犬夜叉 完結編 殺生丸 (1/8スケールPVC塗装済み完成品)目の前を「犬夜叉」の殺生丸が通る。あれ? 詩音(しおん)? 以前、よく撮らせてもらってたコスプレイヤーで、駒沢公園で個人撮影して子供たちの大の人気者になってたり、愛知万博会場での世界コスプレサミットで日本代表として舞台に立って度胸のすわったいい演技を見せてくれたりと、古い思い出がよみがえる。やっぱりそうだった。あんな見事な殺生丸はそうなかなかいない。今は悠羽司恩と名前を変えているそうだけど。長いこと会ってなかったのは、こっちがコスプレイベントにあんまり行かなくなっちゃったからで、彼は相変わらず活動しているそうだ。
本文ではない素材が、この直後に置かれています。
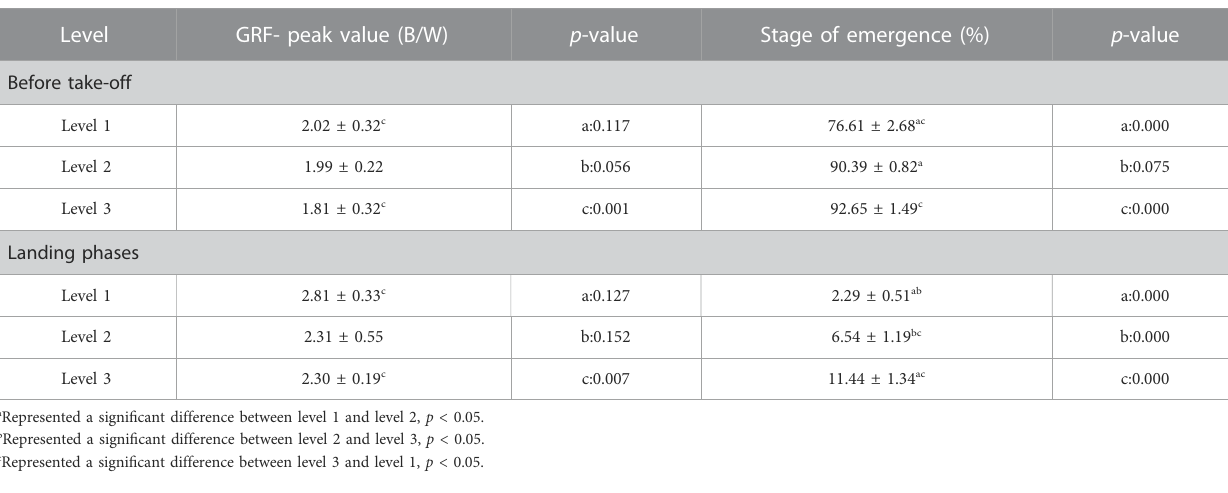
TABLE 5 Timing characteristic of GRF in level 1, level 2, and level 3 during takeoff and landing phases.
なぜデザフェスで? と聞くと、コスプレイベントに限らず、クリエイティブなイベントにはよく出向くのだそうで。

英語で、私の写真をほめてくれる人がいる。プロっぽかったので、聞いてみると、やはりそうだという。フィンランド出身で、国にいたときは新聞社で働いていたという。今は東京に長く滞在して美術学校に通っているのだとか。どんな写真を撮るのか見たいと言ったら、ちゃんとポートフォリオを持ち歩いている。おっ! 原宿のビジュアル系のコスプレイヤー。明治神宮の森を背景にするとカッコよく撮れるのは私も知ってたけど、彼のは、背景を完璧に黒つぶれさせている。しかも、屋外なのに、人工光を複数使って美しくライティングしている。コントラストの強烈な、緊張感ある写真だ。小さな発電機と二つの光源を持っていって撮ったのだそうで。
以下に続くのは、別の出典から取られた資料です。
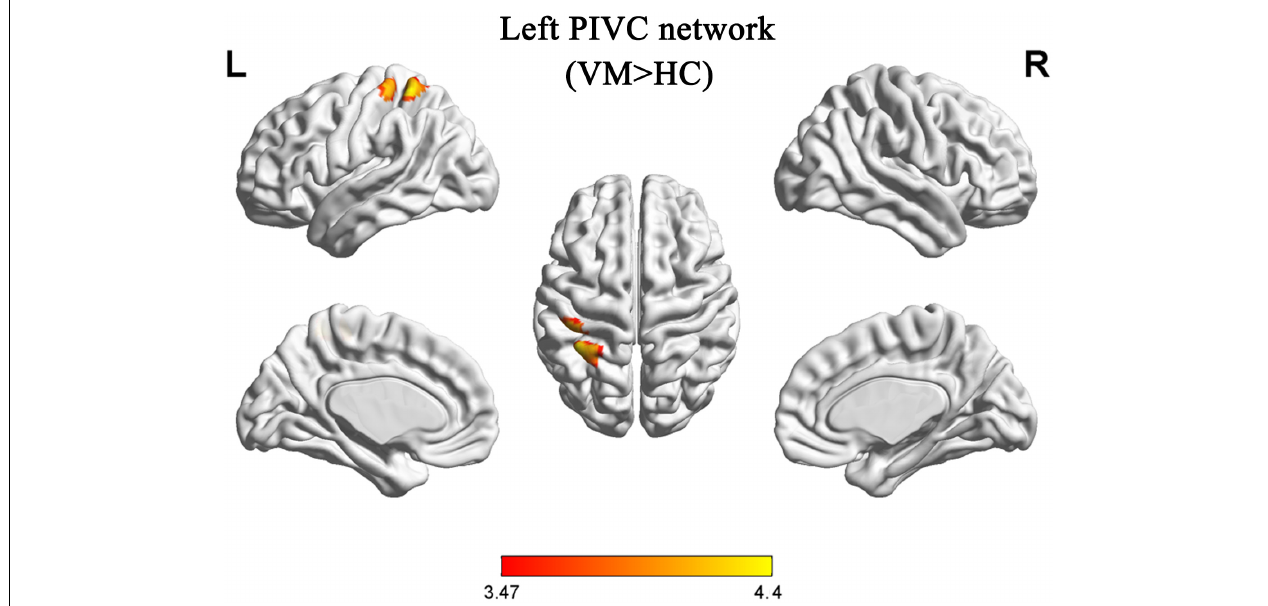
FIGURE 2 | Functional analysis results of the left parieto-insular vestibular cortex (PIVC) during the resting state in patients with vestibular migraine compared with healthy controls ( P < 0.05, Gaussian random field-corrected, with k > 33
それと、闘鶏の鶏とか。こっちの思い通りには動いてくれないだろうに、ポーズも構図もライティングも完璧だ。やはり黒い背景に、バックライトが羽の一部を強く照らし、はっとする美しさだ。さらに、老人たち。見ていてこっちがひるんでしまいそうな重厚さ。顔のしわに人生が深く刻まれている。サウナで人に声をかけ、撮らせてもらうのだそうで。表情など特に注文をつけるわけではなく、ありのままの自分でいてくれ、とだけ言うのだそう。私の撮ったのを3枚買っていって下さった。「いいと思うからだ」と言い添えて。いやもう、神の声を聞いた気分です。Kenneth Bambergさん。

上の階を見て回っていると、見慣れた赤いワンピースドレスの後ろ姿が! あれ? キャンディ・ミルキィさん? 女装界のカリスマといわれるお方だ。原宿の橋で以前よくお見かけした。通行人が通りすがりに「テレビ見ましたよー」などと声をかけていく有名人だ。女装雑誌「ひまわり」の編集長だった人である。なぜここに? 聞くと、知り合いの出展者の応援で、客寄せ役を務めているのだとか。

その出展者さんと私とは一面識もなかったのだが、私を見て「セーラー服の写真、見ましたよ」と声をかけてくださった。え? なぜそれを? mixiでキャンディさんの日記につけた私のコメントを見て、こっちのページへ見に来てくださって、見つけたのだとか。いやいやどうも、知らない人からセーラー服姿が知られているというのは、ちょっと驚きですな。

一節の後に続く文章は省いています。